The primary node is gone for good. Let's see what the cluster status says now:

$ ./tests/check_cluster.sh 2
Creating a Session to 'root@mysqlgr2:3306'
Classic Session successfully established. No default schema selected.
{
    "clusterName": "testcluster",
    "defaultReplicaSet": {
        "name": "default",
        "primary": "mysqlgr2:3306",
        "status": "OK_NO_TOLERANCE",
        "statusText": "Cluster is NOT tolerant to any failures. 1 member is not active",
        "topology": {
            "mysqlgr1:3306": {
                "address": "mysqlgr1:3306",
                "mode": "R/O",
                "readReplicas": {},
                "role": "HA",
                "status": "(MISSING)"
            },
            "mysqlgr2:3306": {
                "address": "mysqlgr2:3306",
                "mode": "R/W",
                "readReplicas": {},
                "role": "HA",
                "status": "ONLINE"
            },
            "mysqlgr3:3306": {
                "address": "mysqlgr3:3306",
                "mode": "R/O",
                "readReplicas": {},
                "role": "HA",
                "status": "ONLINE"
            }
        }
    }
}

There are a few differences compared to the initial report:

  • The primary is now node 2 (mysqlgr2);
  • Node 1 is marked as MISSING;
  • The cluster has lost its resilience. Unless we add another node, no further failures will be handled automatically.
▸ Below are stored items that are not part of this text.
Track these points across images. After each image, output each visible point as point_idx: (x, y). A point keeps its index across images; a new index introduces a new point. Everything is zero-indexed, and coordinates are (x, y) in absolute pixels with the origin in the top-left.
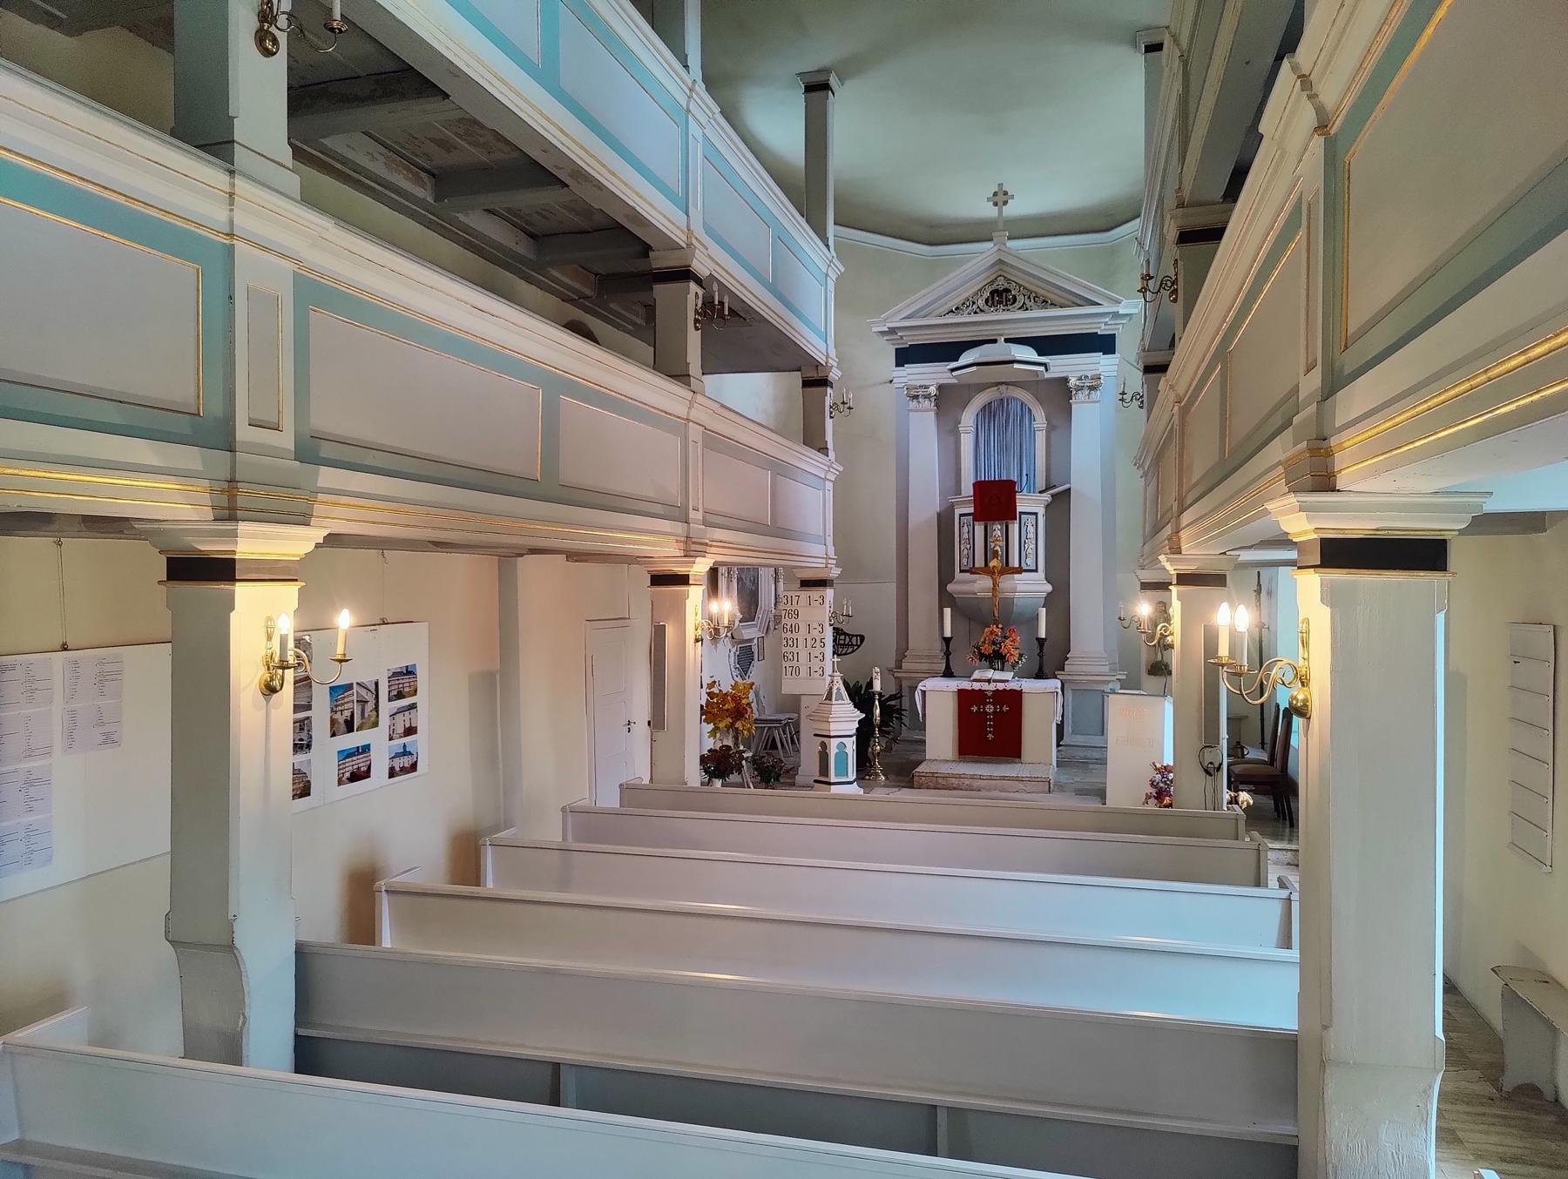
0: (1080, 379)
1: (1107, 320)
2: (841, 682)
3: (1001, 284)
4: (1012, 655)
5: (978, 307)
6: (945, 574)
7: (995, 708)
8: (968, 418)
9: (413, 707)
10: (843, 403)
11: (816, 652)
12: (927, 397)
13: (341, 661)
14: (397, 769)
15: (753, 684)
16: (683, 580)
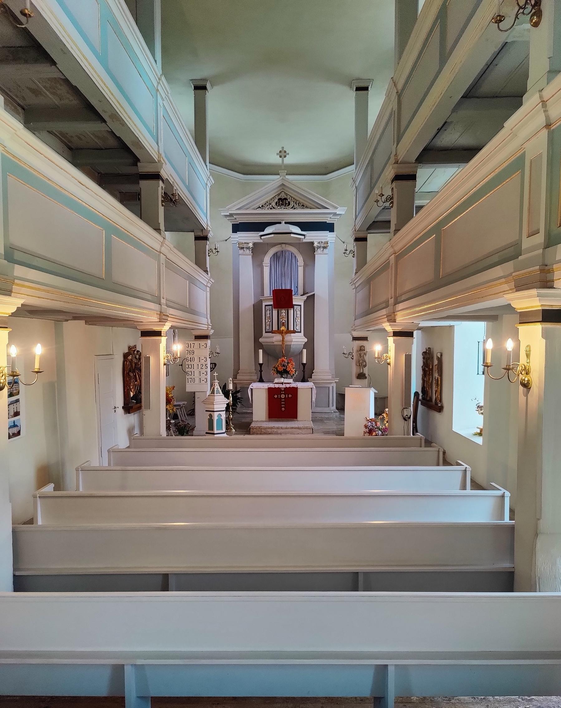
0: (319, 243)
1: (331, 216)
3: (283, 196)
4: (292, 371)
5: (272, 206)
6: (258, 334)
7: (286, 396)
8: (267, 260)
9: (17, 401)
11: (203, 371)
12: (248, 248)
13: (37, 372)
14: (11, 434)
15: (174, 387)
16: (158, 334)
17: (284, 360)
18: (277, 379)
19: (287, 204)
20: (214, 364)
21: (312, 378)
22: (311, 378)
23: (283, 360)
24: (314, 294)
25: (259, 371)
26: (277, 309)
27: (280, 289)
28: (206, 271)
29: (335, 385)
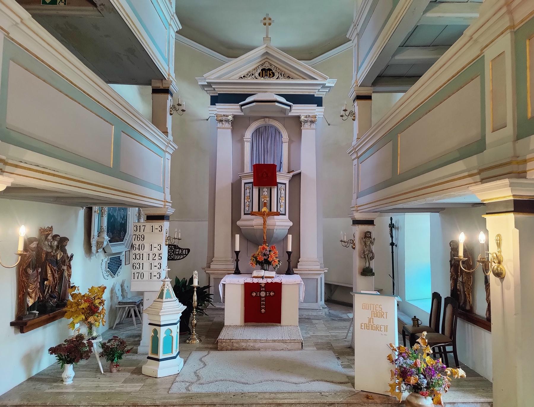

We can run the router test again, and it will work just as well, with the differences reported below:

Server ID of current master
--------------
SELECT @@global.server_id
--------------

+--------------------+
| @@global.server_id |
+--------------------+
|                200 |
+--------------------+
Create content using router
--------------
create schema if not exists test
--------------

--------------
drop table if exists t1
--------------

--------------
create table t1(id int not null primary key, name varchar(50))
--------------

--------------
insert into t1 values (1, "aaa")
--------------

Server ID of a RO node
--------------
SELECT @@global.server_id
--------------

+--------------------+
| @@global.server_id |
+--------------------+
|                300 |
+--------------------+

We see that the primary has now ID 200, and the R/O node is 300 (the only other node that has survived.)

Summarizing

  • The good

    • I can see that some of the ease of use promised in San Francisco is already available. We can create a cluster with little effort.
    • The recovery from the master failure is transparent.
    • The cluster status gives clear information about the system.
  • The bad

    • MySQL shell is difficult to use. The command line help is insufficient: some options require trial and error to work correctly. It also does not use an options file like other MySQL clients.
    • Adding a node after the primary has become unavailable is harder than it should be, and the manual does not contemplate this case. It only mentions a server that can be restarted.
    • Restarting the router after the primary died is impossible with the current configuration.
    • The metadata for replication is now in three different schemas: mysql, performance_schema, and mysql_innodb_cluster_metadata. I understand the reasons, but I believe that a simplification would be possible.
  • The bottom line: quite good to start a cluster, but not enough to deal effectively with simple HA cases. Possibly released too early.